Posts tagged ‘gambling’

October 14, 2007

Nothing I do pleases him……

by Rod Smith

“I have been married 15 years (second marriage) and already had five children. I met my husband after I had an injury from a car accident, which left me disabled. I’m paralyzed from neck down. I got a settlement from the accident. He has no time for me and gives no financial help. So I am broke. He earns lots of money while I keep getting into debt. If he is upset he withholds money. I feel hatred from him. He works all the time. We are an inconvenience. He can’t hurt me more. He won’t leave and our house is the house I had before I met him. I am afraid of him. He has hit kids and said, ‘You should be the one I am hitting.’ I feel like nothing I do will please him. I do not know what to do.” (Edited)

Nothing will change until you emerge from being a victim and DO something. Where is the biological father? What is he doing? If your husband is working all the time why are you not working the phone to recruit the help you need to get out of this horrible trap? Recruit your community and family. All of you, including your husband, sound so miserable and the sooner you do something radical about it, the better it will be for you all.

October 9, 2007

More about addictions……. (continued from yesterday)

by Rod Smith

Why is gambling such an addiction (drugs I understand!)?

Where a “big win” is presented as real possibility (thus the publicity afforded “big wins”) the “common” gambler is encouraged to believe the day will come when he or she will win the jackpot.

Gambling is self-defeating for the obvious reason: the stakes are high, and so is the almost inevitable accompanying debt. Where else can one hope to get rid of loads of debt in an instant, but by means of gambling?

It is this very belief that leads to further involvement in the very behavior that one is trying to break.

Do not forget co-addictions. Addictions usually come in pairs. Even threes. The sex addict will usually also have troubles with alcohol, or the gambler with illegal sibstances. Few addicts have ONE addictive behavior, but usually face a few undesired and out-of-control behaviors. And each can destabilize the addict’s life and family.

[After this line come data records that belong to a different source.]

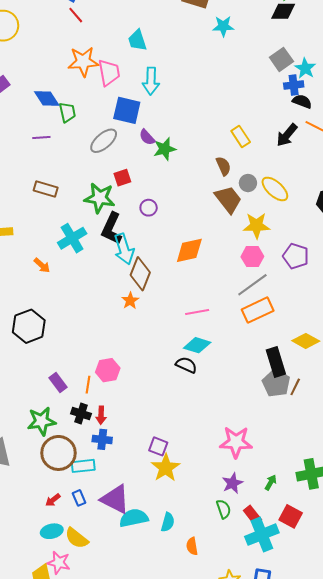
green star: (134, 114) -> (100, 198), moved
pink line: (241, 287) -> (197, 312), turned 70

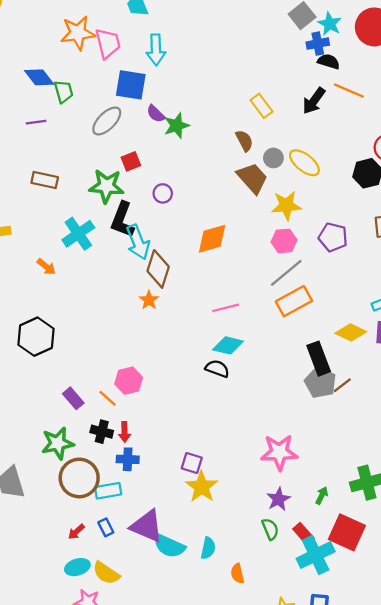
orange line: (88, 385) -> (107, 398), turned -54
brown line: (295, 387) -> (342, 385), turned 30
red square: (291, 516) -> (347, 532), size x1.4
cyan semicircle: (134, 518) -> (169, 546), turned -140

Is there a cure? Few addicts are “cured” if cured means the addict will no longer face some longings for the behavior or its effects. “Cure” and “management” ought to be exchanged here. When an addict learns to manage the behavior, then he or she might say he or she is “being cured.”

October 8, 2007

Please say something about addictions. I think I see one occurring in our family..

by Rod Smith

Three questions to ask to establish the presence of an addiction:

1. Are there physical symptoms related to the behavior or to the absence of the behavior (cravings, ideation, longing, preoccupation)?
2. Is there loss, or threatened loss, of close relationships (breakups of marriage or friendships) as a direct result of the behavior?
3. Has there been a loss of face or position in a community (job loss, police intervention, credit issues, repossession of a car) as a result of the behavior?

While the three as above are a guide, there are other symptoms?

1. Lying (covering) about the behavior through excuses or downright lies.
2. Expecting others to lie and cover the behavior (for instance a spouse and children are drawn into the behavior and the behavior becomes a family secret – even if “don’t tell” is not used).
3. Expecting others to show their love by expressing understanding and tolerance for the behavior.

It is important to see the subtle pull the (growing) addiction has on ALL of the members of the family or community. People assume roles according to the call of the addiction (gambling, alcohol, sex, drugs, porn) and non-addicts start (often unaware of their behavior) to align themselves with the addict in ways that perpetrate the behavior. For instance, a wife who rejects the abuse of alcohol, and who is generally a truthful person, will call the husband in sick and say he has a fever when in fact he is too drunk to work.

Addictions are often family issues revealed in the person who is “acting out.”